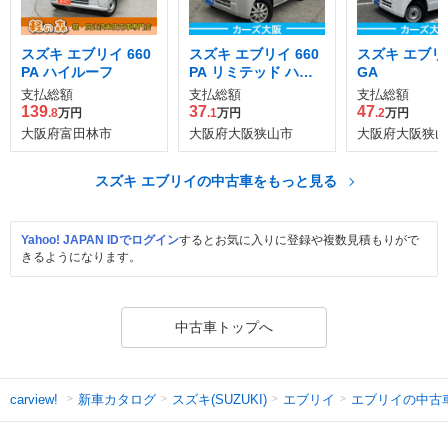
スズキ エブリイ 660
スズキ エブリイ 660
スズキ エブリイ
PA ハイルーフ
PA リミテッド ハイ
GA
ルーフ
支払総額
支払総額
支払総額
139
37
47
.8
万円
.1
万円
.2
万円
大阪府富田林市
大阪府大阪狭山市
大阪府大阪狭山
スズキ エブリイの中古車をもっと見る
Yahoo! JAPAN IDでログイン
するとお気に入りに登録や複数見積もりがで
きるようになります。
中古車トップへ
新車カタログ
スズキ(SUZUKI)
エブリイ
エブリイの中古
carview!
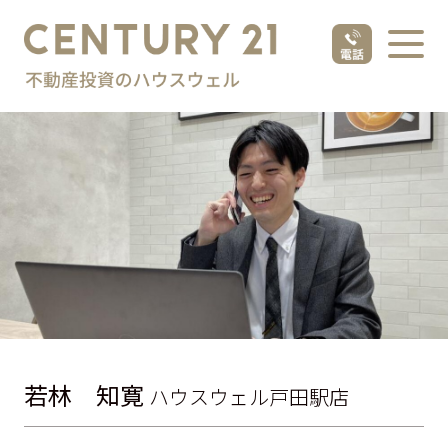
若林 知寛
ハウスウェル戸田駅店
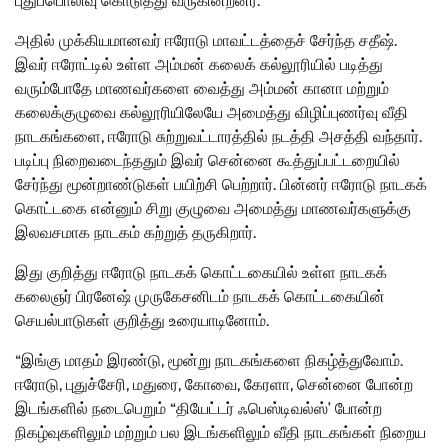
புதுப்பொலிவு கொடுத்து வருகின்றனர்.
அதில் முக்கியமானவர் ஈரோடு மாவட்டத்தைச் சேர்ந்த சதீஷ்.
இவர் ஈரோட்டில் உள்ள அம்மன் கலைக் கல்லூரியில் படித்து
வரும்போதே மாணவர்களை வைத்து அம்மன் கானா மற்றும்
கலைக்குழுவை கல்லூரியிலேயே அமைத்து விழிப்புணர்வு வீதி
நாடகங்களை, ஈரோடு சுற்றுவட்டாரத்தில் நடத்தி அசத்தி வந்தார்.
படிப்பு நிறைவடைந்ததும் இவர் சென்னை கூத்துப்பட்டறையில்
சேர்ந்து மூன்றாண்டுகள் பயிற்சி பெற்றார். பின்னர் ஈரோடு நாடகக்
கொட்டகை என்னும் சிறு குழுவை அமைத்து மாணவர்களுக்கு
இலவசமாக நாடகம் கற்றுத் தருகிறார்.
இது குறித்து ஈரோடு நாடகக் கொட்டகையில் உள்ள நாடகக்
கலைஞர் பிரனேஷ் முருகேசனிடம் நாடகக் கொட்டகையின்
செயல்பாடுகள் குறித்து உரையாடினோம்.
“இங்கு மாதம் இரண்டு, மூன்று நாடகங்களை நிகழ்த்துவோம்.
ஈரோடு, புதுச்சேரி, மதுரை, கோவை, கேரளா, சென்னை போன்ற
இடங்களில் நடைபெறும் “தியேட்டர் ஃபெஸ்டிவல்ஸ்’ போன்ற
நிகழ்வுகளிலும் மற்றும் பல இடங்களிலும் வீதி நாடகங்கள் நிறைய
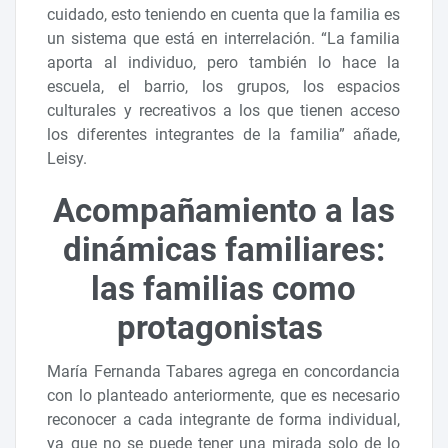
cuidado, esto teniendo en cuenta que la familia es
un sistema que está en interrelación. “La familia
aporta al individuo, pero también lo hace la
escuela, el barrio, los grupos, los espacios
culturales y recreativos a los que tienen acceso
los diferentes integrantes de la familia” añade,
Leisy.
Acompañamiento a las
dinámicas familiares:
las familias como
protagonistas
María Fernanda Tabares agrega en concordancia
con lo planteado anteriormente, que es necesario
reconocer a cada integrante de forma individual,
ya que no se puede tener una mirada solo de lo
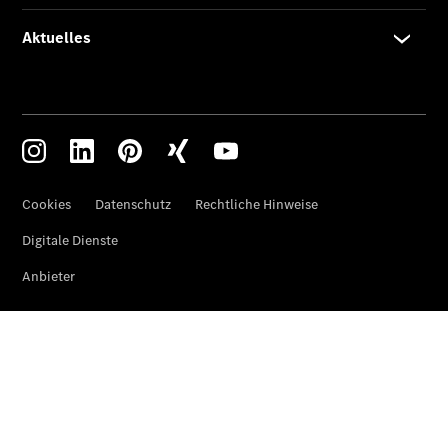
Übersicht
Service &
Zubehör
Transporter-
Services
Individuelle
Beratung
Mobilitätslösungen
Intelligente
Fahrzeugsteuerung
Mercedes-
Benz
Qualität
Servicetermin
vereinbaren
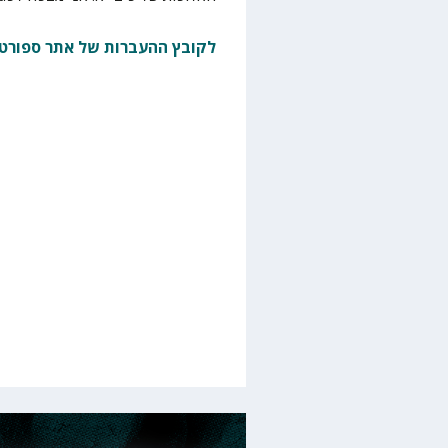
לקובץ ההעברות של אתר ספורטס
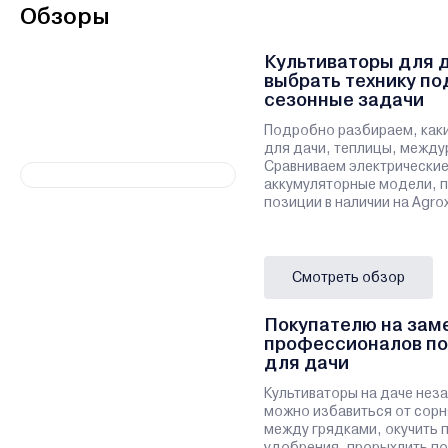
Обзоры
Культиваторы для да
выбрать технику по
сезонные задачи
Подробно разбираем, как
для дачи, теплицы, между
Сравниваем электрические
аккумуляторные модели, 
позиции в наличии на Agro
Смотреть обзор
Покупателю на заме
профессионалов по
для дачи
Культиваторы на даче нез
можно избавиться от сорн
между грядками, окучить п
удобрения, прорыхлить по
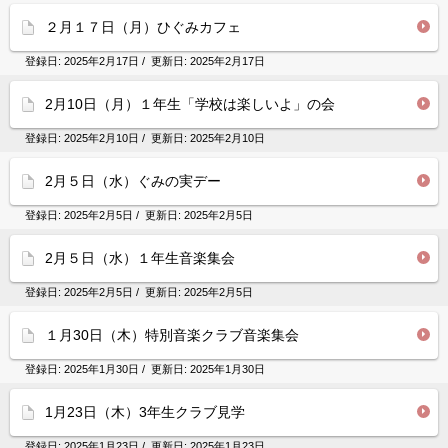
２月１７日（月）ひぐみカフェ
登録日:
2025年2月17日
/ 更新日:
2025年2月17日
2月10日（月）１年生「学校は楽しいよ」の会
登録日:
2025年2月10日
/ 更新日:
2025年2月10日
2月５日（水）ぐみの実デー
登録日:
2025年2月5日
/ 更新日:
2025年2月5日
2月５日（水）１年生音楽集会
登録日:
2025年2月5日
/ 更新日:
2025年2月5日
１月30日（木）特別音楽クラブ音楽集会
登録日:
2025年1月30日
/ 更新日:
2025年1月30日
1月23日（木）3年生クラブ見学
登録日:
2025年1月23日
/ 更新日:
2025年1月23日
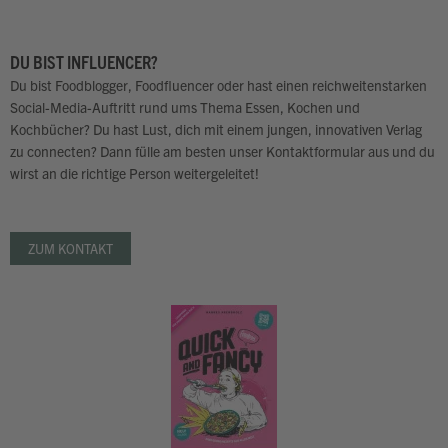
DU BIST INFLUENCER?
Du bist Foodblogger, Foodfluencer oder hast einen reichweitenstarken
Social-Media-Auftritt rund ums Thema Essen, Kochen und
Kochbücher? Du hast Lust, dich mit einem jungen, innovativen Verlag
zu connecten? Dann fülle am besten unser Kontaktformular aus und du
wirst an die richtige Person weitergeleitet!
ZUM KONTAKT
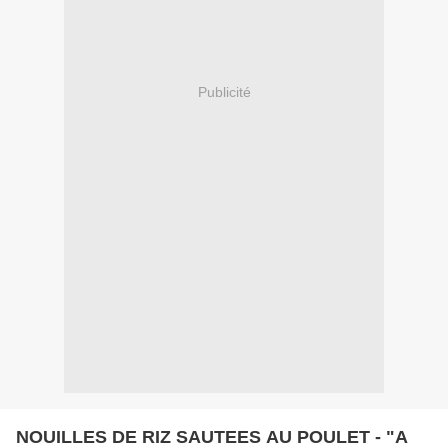
Publicité
NOUILLES DE RIZ SAUTEES AU POULET - "A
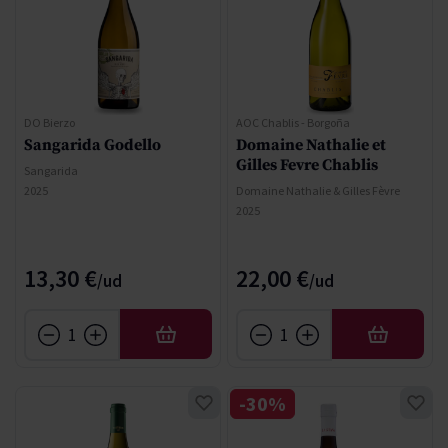
DO Bierzo
AOC Chablis - Borgoña
Sangarida Godello
Domaine Nathalie et
Gilles Fevre Chablis
Sangarida
2025
Domaine Nathalie & Gilles Fèvre
2025
13,30 €
22,00 €
AFEGIR
AFEGIR
-30%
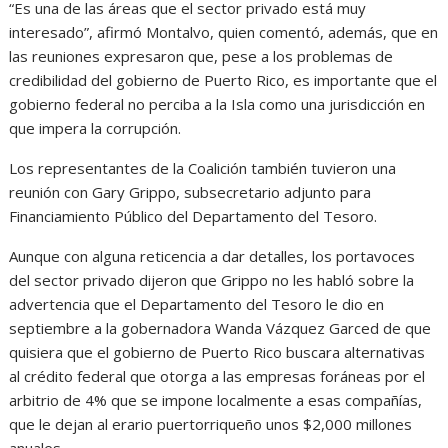
“Es una de las áreas que el sector privado está muy
interesado”, afirmó Montalvo, quien comentó, además, que en
las reuniones expresaron que, pese a los problemas de
credibilidad del gobierno de Puerto Rico, es importante que el
gobierno federal no perciba a la Isla como una jurisdicción en
que impera la corrupción.
Los representantes de la Coalición también tuvieron una
reunión con Gary Grippo, subsecretario adjunto para
Financiamiento Público del Departamento del Tesoro.
Aunque con alguna reticencia a dar detalles, los portavoces
del sector privado dijeron que Grippo no les habló sobre la
advertencia que el Departamento del Tesoro le dio en
septiembre a la gobernadora Wanda Vázquez Garced de que
quisiera que el gobierno de Puerto Rico buscara alternativas
al crédito federal que otorga a las empresas foráneas por el
arbitrio de 4% que se impone localmente a esas compañías,
que le dejan al erario puertorriqueño unos $2,000 millones
anuales.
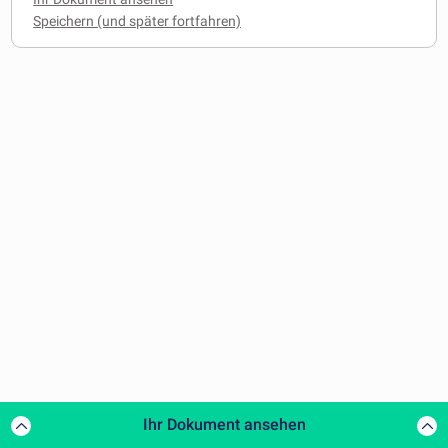
Ihr Dokument ansehen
.....
> [TASK INSTRUCTIONS]: Output a faithful copy of the data, with each picture left out.

> [RESULT FOR THIS TASK]:
スズキ エブリイ 660
スズキ エブリイ 660
スズキ エブリイ
PA ハイルーフ
PA リミテッド ハイ
GA
ルーフ
支払総額
支払総額
支払総額
139
37
47
.8
万円
.1
万円
.2
万円
大阪府富田林市
大阪府大阪狭山市
大阪府大阪狭山
スズキ エブリイの中古車をもっと見る
Yahoo! JAPAN IDでログイン
するとお気に入りに登録や複数見積もりがで
きるようになります。
中古車トップへ
新車カタログ
スズキ(SUZUKI)
エブリイ
エブリイの中古
carview!
若林 知寛
ハウスウェル戸田駅店
புதுப்பொலிவு கொடுத்து வருகின்றனர்.
அதில் முக்கியமானவர் ஈரோடு மாவட்டத்தைச் சேர்ந்த சதீஷ்.
இவர் ஈரோட்டில் உள்ள அம்மன் கலைக் கல்லூரியில் படித்து
வரும்போதே மாணவர்களை வைத்து அம்மன் கானா மற்றும்
கலைக்குழுவை கல்லூரியிலேயே அமைத்து விழிப்புணர்வு வீதி
நாடகங்களை, ஈரோடு சுற்றுவட்டாரத்தில் நடத்தி அசத்தி வந்தார்.
படிப்பு நிறைவடைந்ததும் இவர் சென்னை கூத்துப்பட்டறையில்
சேர்ந்து மூன்றாண்டுகள் பயிற்சி பெற்றார். பின்னர் ஈரோடு நாடகக்
கொட்டகை என்னும் சிறு குழுவை அமைத்து மாணவர்களுக்கு
இலவசமாக நாடகம் கற்றுத் தருகிறார்.
இது குறித்து ஈரோடு நாடகக் கொட்டகையில் உள்ள நாடகக்
கலைஞர் பிரனேஷ் முருகேசனிடம் நாடகக் கொட்டகையின்
செயல்பாடுகள் குறித்து உரையாடினோம்.
“இங்கு மாதம் இரண்டு, மூன்று நாடகங்களை நிகழ்த்துவோம்.
ஈரோடு, புதுச்சேரி, மதுரை, கோவை, கேரளா, சென்னை போன்ற
இடங்களில் நடைபெறும் “தியேட்டர் ஃபெஸ்டிவல்ஸ்’ போன்ற
நிகழ்வுகளிலும் மற்றும் பல இடங்களிலும் வீதி நாடகங்கள் நிறைய
cuidado, esto teniendo en cuenta que la familia es
un sistema que está en interrelación. “La familia
aporta al individuo, pero también lo hace la
escuela, el barrio, los grupos, los espacios
culturales y recreativos a los que tienen acceso
los diferentes integrantes de la familia” añade,
Leisy.
Acompañamiento a las
dinámicas familiares:
las familias como
protagonistas
María Fernanda Tabares agrega en concordancia
con lo planteado anteriormente, que es necesario
reconocer a cada integrante de forma individual,
ya que no se puede tener una mirada solo de lo
Übersicht
Service &
Zubehör
Transporter-
Services
Individuelle
Beratung
Mobilitätslösungen
Intelligente
Fahrzeugsteuerung
Mercedes-
Benz
Qualität
Servicetermin
vereinbaren
לקובץ ההעברות של אתר ספורטס
Обзоры
Культиваторы для да
выбрать технику по
сезонные задачи
Подробно разбираем, как
для дачи, теплицы, между
Сравниваем электрические
аккумуляторные модели, 
позиции в наличии на Agro
Смотреть обзор
Покупателю на заме
профессионалов по
для дачи
Культиваторы на даче нез
можно избавиться от сорн
между грядками, окучить п
удобрения, прорыхлить по
２月１７日（月）ひぐみカフェ
登録日:
2025年2月17日
/ 更新日:
2025年2月17日
2月10日（月）１年生「学校は楽しいよ」の会
登録日:
2025年2月10日
/ 更新日:
2025年2月10日
2月５日（水）ぐみの実デー
登録日:
2025年2月5日
/ 更新日:
2025年2月5日
2月５日（水）１年生音楽集会
登録日:
2025年2月5日
/ 更新日:
2025年2月5日
１月30日（木）特別音楽クラブ音楽集会
登録日:
2025年1月30日
/ 更新日:
2025年1月30日
1月23日（木）3年生クラブ見学
登録日:
2025年1月23日
/ 更新日:
2025年1月23日
DU BIST INFLUENCER?
Du bist Foodblogger, Foodfluencer oder hast einen reichweitenstarken
Social-Media-Auftritt rund ums Thema Essen, Kochen und
Kochbücher? Du hast Lust, dich mit einem jungen, innovativen Verlag
zu connecten? Dann fülle am besten unser Kontaktformular aus und du
wirst an die richtige Person weitergeleitet!
ZUM KONTAKT
Publicité
NOUILLES DE RIZ SAUTEES AU POULET - "A
DO Bierzo
AOC Chablis - Borgoña
Sangarida Godello
Domaine Nathalie et
Gilles Fevre Chablis
Sangarida
2025
Domaine Nathalie & Gilles Fèvre
2025
13,30 €
22,00 €
AFEGIR
AFEGIR
-30%
“Es una de las áreas que el sector privado está muy
interesado”, afirmó Montalvo, quien comentó, además, que en
las reuniones expresaron que, pese a los problemas de
credibilidad del gobierno de Puerto Rico, es importante que el
gobierno federal no perciba a la Isla como una jurisdicción en
que impera la corrupción.
Los representantes de la Coalición también tuvieron una
reunión con Gary Grippo, subsecretario adjunto para
Financiamiento Público del Departamento del Tesoro.
Aunque con alguna reticencia a dar detalles, los portavoces
del sector privado dijeron que Grippo no les habló sobre la
advertencia que el Departamento del Tesoro le dio en
septiembre a la gobernadora Wanda Vázquez Garced de que
quisiera que el gobierno de Puerto Rico buscara alternativas
al crédito federal que otorga a las empresas foráneas por el
arbitrio de 4% que se impone localmente a esas compañías,
que le dejan al erario puertorriqueño unos $2,000 millones
anuales.
Ihr Dokument ansehen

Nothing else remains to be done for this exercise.